Выбрать главу

Весь тон этих строф, подтверждаемый аналогичным тоном и образностью написанного через семь лет «Клеветникам России», говорит о том, что в представлении Пушкина во взаимных ударах между Польшей и Россией исторически достигнут определенный паритет, адекватно отраженный в стихотворении. Однако это не так — с первых строк (сначала возьмем уровень поэтического отражения ситуации). «Наша сторона» всего лишь «стонет», в то время как «ваша» (польская) — «гибнет». Невозможно приравнять «Кремля позор» (то есть попросту занятие в Смутное время Кремля поляками с согласия русских) к избиению о камни польских младенцев (солдатами Суворова в 1794 году при взятии укрепленного предместья Варшавы — Праги). И наконец, Пушкин не находит никакого адеквата русскому запрету на любовь к польке (поляку), поскольку и из контекста, и из обстоятельств написания стихотворения явствует, что поляк может полюбить русскую «деву», судя по всему не утрачивая при этом польского патриотизма и не подвергаясь остракизму на родине.

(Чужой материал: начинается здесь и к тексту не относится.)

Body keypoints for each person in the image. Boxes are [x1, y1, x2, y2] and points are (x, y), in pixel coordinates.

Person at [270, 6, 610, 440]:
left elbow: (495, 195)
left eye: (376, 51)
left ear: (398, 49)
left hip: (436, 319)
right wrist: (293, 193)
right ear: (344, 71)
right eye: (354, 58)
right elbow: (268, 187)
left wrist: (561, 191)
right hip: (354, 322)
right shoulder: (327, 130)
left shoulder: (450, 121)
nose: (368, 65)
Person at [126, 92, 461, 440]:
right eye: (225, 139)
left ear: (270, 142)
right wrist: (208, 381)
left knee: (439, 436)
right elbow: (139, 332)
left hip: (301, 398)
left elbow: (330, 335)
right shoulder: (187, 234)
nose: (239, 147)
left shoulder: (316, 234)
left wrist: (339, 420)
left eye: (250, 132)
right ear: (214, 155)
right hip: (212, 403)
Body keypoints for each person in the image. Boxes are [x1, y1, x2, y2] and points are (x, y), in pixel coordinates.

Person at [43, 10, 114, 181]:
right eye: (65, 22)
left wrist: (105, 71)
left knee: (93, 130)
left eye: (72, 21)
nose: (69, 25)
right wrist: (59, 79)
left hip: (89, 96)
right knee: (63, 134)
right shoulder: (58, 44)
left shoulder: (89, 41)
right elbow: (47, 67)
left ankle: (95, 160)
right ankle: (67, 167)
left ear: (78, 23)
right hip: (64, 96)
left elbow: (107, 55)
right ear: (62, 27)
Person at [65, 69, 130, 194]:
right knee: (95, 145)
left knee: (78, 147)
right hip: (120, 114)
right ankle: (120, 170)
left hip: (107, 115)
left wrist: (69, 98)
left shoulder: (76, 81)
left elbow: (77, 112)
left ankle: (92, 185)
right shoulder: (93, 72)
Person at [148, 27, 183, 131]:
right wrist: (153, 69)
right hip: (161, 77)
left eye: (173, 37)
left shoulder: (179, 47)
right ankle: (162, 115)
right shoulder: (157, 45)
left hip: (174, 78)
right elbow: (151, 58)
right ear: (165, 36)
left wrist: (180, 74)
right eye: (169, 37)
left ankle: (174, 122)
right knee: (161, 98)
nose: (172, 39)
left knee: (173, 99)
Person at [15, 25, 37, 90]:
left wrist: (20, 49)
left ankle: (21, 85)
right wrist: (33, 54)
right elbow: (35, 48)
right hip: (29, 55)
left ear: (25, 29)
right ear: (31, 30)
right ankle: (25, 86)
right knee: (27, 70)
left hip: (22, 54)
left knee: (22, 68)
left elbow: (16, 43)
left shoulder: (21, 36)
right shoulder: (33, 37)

Если же брать уровень исторический, то как можно приравнивать безобразия отдельных отрядов поляков в России в Смутное время, в начале XVII века, к действиям русской регулярной армии в конце ХVIII века? Между этими событиями лежат английская буржуазная революция, эпоха Просвещения, реформы Петра Великого и польская конституция 1791 года, то есть между ними лежит возникновение новой Европы, новой России и, на краткий миг, новой Польши, тут же раздавленной Россией, Пруссией и Австрией. Между ними лежит эпоха установления новых, более гуманных норм межгосударственных отношений в Европе. Те преступления совершили поляки еще старой, дореформенной Польши, Польши другой эпохи, эти — солдаты новой, послепетровской, «просвещенной» России! Кроме того, занятие поляками Кремля в 1605 году произошло в составе войск Лжедмитрия, радостно приветствуемых москвичами после убийства законного царя Федора, а в 1610 году — после приглашения московским боярством на русский трон польского королевича Владислава.

В конце же ХVIII века Россия уничтожила государственную независимость Польши, отдав все коренные польские земли германцам — Пруссии и Австрии, а в 1794 году русские войска, действовавшие в союзе с прусскими, подавили борьбу поляков во главе с Костюшко за независимость Польши и Литвы и учинили зверскую расправу в Праге, не щадя и детей.

И Пушкин думает, что все эти события можно свести к обычной между соседями «вражде племен» и перекрыть «поэтическим братством» на небесном уровне? Неким упоением силой, жестокостью и — о Боже! — «красотой» мо-мента дышит четверостишие о младенцах… Видимо, поэт не понимал, что он творит. Некое, присущее вообще юношам и молодым мужчинам упоение жестокостью и силой, не ограничиваемое даже темой детоубийства, было свойственно и молодому Пушкину.

Еще в 1817 году в оде «Вольность» поэт написал о Наполеоне:

Самовластительный злодей! Тебя, твой трон я ненавижу, Твою погибель, смерть детей С жестокой радостию вижу.

Позднее, в антипольских стихах 1831 года, подобных жестокостей нет, Пушкин даже ратует за милосердие к поверженной Польше и уверяет, что поляки «не услышат песнь обиды от лиры русского певца», — но общая тональность и политический смысл стихов остаются теми же, что и в 1824 году.

Реакция Мицкевича на кровавое подавление Польского восстания не заставила себя ждать. И вот до России доходят отрывки третьей части его «Дзядов», где великий поляк с негодованием и знанием дела описывает жуткие стороны имперского Петербурга и имперской России, одновременно напряженно и сочувственно размышляя о ее будущих судьбах. Среди этих отрывков — описание дня перед наводнением в Петербурге в 1824 году и две сцены, в которых два поляка по-разному обращаются к императорскому дворцу, где находится царь.

Зловещий взор как бы грозил домам. Он сжал кулак, и вдруг расхохотался, И, повернувшись к царскому дворцу, Он на груди скрестил безмолвно руки, И молния скользнула по лицу. Угрюмый взгляд был тайной полон муки И ненависти.
[Мицкевич 1968: 413]

Хохот, сжатый кулак, ненависть и «тайная мука» — не предвосхищает ли это «бедного Евгения» сначала у места, где был дом Параши, а затем — и особенно — перед «Всадником Медным»?